Deciphering Drivers of Functional and Phenotypic Changes through Genome-Wide Screen (DRIVE-Genome) to Identify Genes Inducing Genomic Instability in Myeloma

Introduction: Since DNA strand breaks are required for genomic rearrangements, genes involved in DNA breaks can potentially drive genomic instability and clonal evolution. Therefore, we developed a novel genome-wide functional phenotyping screen to identify genes whose modulation impacts DNA breaks in multiple myeloma (MM).

Methods: Myeloma cell lines (JIM3 and U266) were transduced (in triplicate) with a whole genome lentiviral expression library comprised of 17,255 open reading frames (ORFs) representing 12,728 genes. Cells selected in puromycin were cultured and stained using a fluorescently labeled antibody against 𝛄-H2AX, a marker of DNA breaks. Fluorescence-activated cell sorting was used to isolate cells with increased 𝛄-H2AX expression representing presence of damaged DNA; and those cells were sequenced to identify the ORFs associated with increased DNA breaks. Selected genes were further investigated in gain as well as loss of function studies.

Results: Genome wide ORF expression screen identified, in JIM3 and U266 MM cell lines, 789 and 302 genes associated with increased DNA breaks, respectively. We further analyzed 226 genes associated with increased DNA breaks that are common in both MM cell lines by functional enrichment analysis and report 6 distinct groups. These included 1) cell cycle cyclin-dependent kinases and phosphatases; 2) serine/threonine-protein kinases including calcium/calmodulin-dependent protein kinases; 3) DNA repair and recombination proteins; 4) cytoskeleton, chromosome maintenance and mitosis/cytokinesis related proteins; 5) monooxygenases involved in metabolic detoxification of xenobiotics; and 6) RNA helicases, and proteins involved in RNA processing, splicing and degradation. We next utilized 2 large datasets to evaluate clinical impact of high expression of these genes on patient outcome in MM. Elevated expression of 20 and 23 of these genes in MM patients conferred poor overall (OS) and event free (EFS) survival, respectively (GSE24080; n=559). In second MM dataset elevated expression of 14 and 8 of these genes correlated with poor OS and EFS, respectively (IFM70; n=170). Overall, the expression of three genes correlated with both the PFS and OS in both datasets. These included; 1) DTYMK; deoxythymidylate kinase; a kinase, regulating nucleotide biosynthesis and contributes to DNA replication and repair; 2) CDC25A; cell division cycle 25A, a phosphatase involved in G1/S progression and whose degradation in response to DNA damage is essential to prevent cells with chromosomal abnormalities from progressing through cell division; and 3) EXO1; Exonuclease 1, a nuclease with roles in DNA repair and replication.

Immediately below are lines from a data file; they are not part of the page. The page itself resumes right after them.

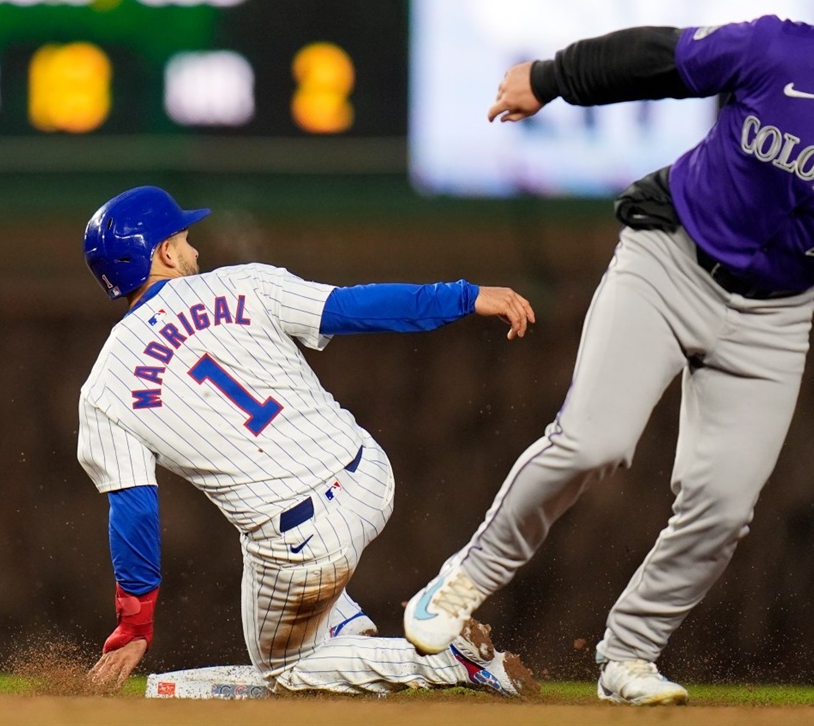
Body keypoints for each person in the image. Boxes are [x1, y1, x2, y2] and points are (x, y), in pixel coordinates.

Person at [403, 0, 814, 706]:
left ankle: (628, 654)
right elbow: (661, 57)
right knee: (594, 441)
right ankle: (465, 579)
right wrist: (552, 78)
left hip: (775, 312)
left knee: (723, 506)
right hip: (670, 257)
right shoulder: (782, 48)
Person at [78, 185, 540, 697]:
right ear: (163, 252)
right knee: (290, 585)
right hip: (368, 477)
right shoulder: (245, 284)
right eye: (185, 240)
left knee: (285, 671)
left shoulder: (105, 389)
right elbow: (354, 307)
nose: (195, 251)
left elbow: (135, 512)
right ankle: (351, 641)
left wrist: (136, 625)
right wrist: (465, 295)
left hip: (301, 541)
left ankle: (451, 661)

We further functionally validated the role of these select genes for their impact on genomic instability. Overexpression of all three genes (DTYMK, CDC25A and EXO1) in non-cancerous bone marrow stromal (HS5) and/or cancer cells led to increase in genomic instability, as assessed by micronucleus assay, by ∼7-fold, 3.6-fold and > 2-fold respectively. For EXO1 and two other genes also identified in the screen (HDAC8 and TPX2) we have confirmed their role in causing spontaneous and chemotherapy-induced DNA breaks, acquisition of newer genomic changes overtime as well as proliferation of MM and/or other cancer cells. Validation of all identified hits in DNA damage and assays to measure genomic instability is currently in progress.

Conclusion: We report a novel genome wide high throughput screen that can uniquely utilize protein staining properties and FACS to assess impact of individual gene manipulation at functional and phenotypic level. Using this screen, we have identified genes and pathways contributing to increased DNA breaks in MM and their function is further validated in gain and loss-of function studies in spontaneous and chemotherapy-induced DNA breaks, and genomic instability in myeloma cells. These genes have potential to serve as promising new targets to make MM cells genomically static and the functional screen provides a tool to investigate impact of genome wide perturbations on functional and phenotypic changes.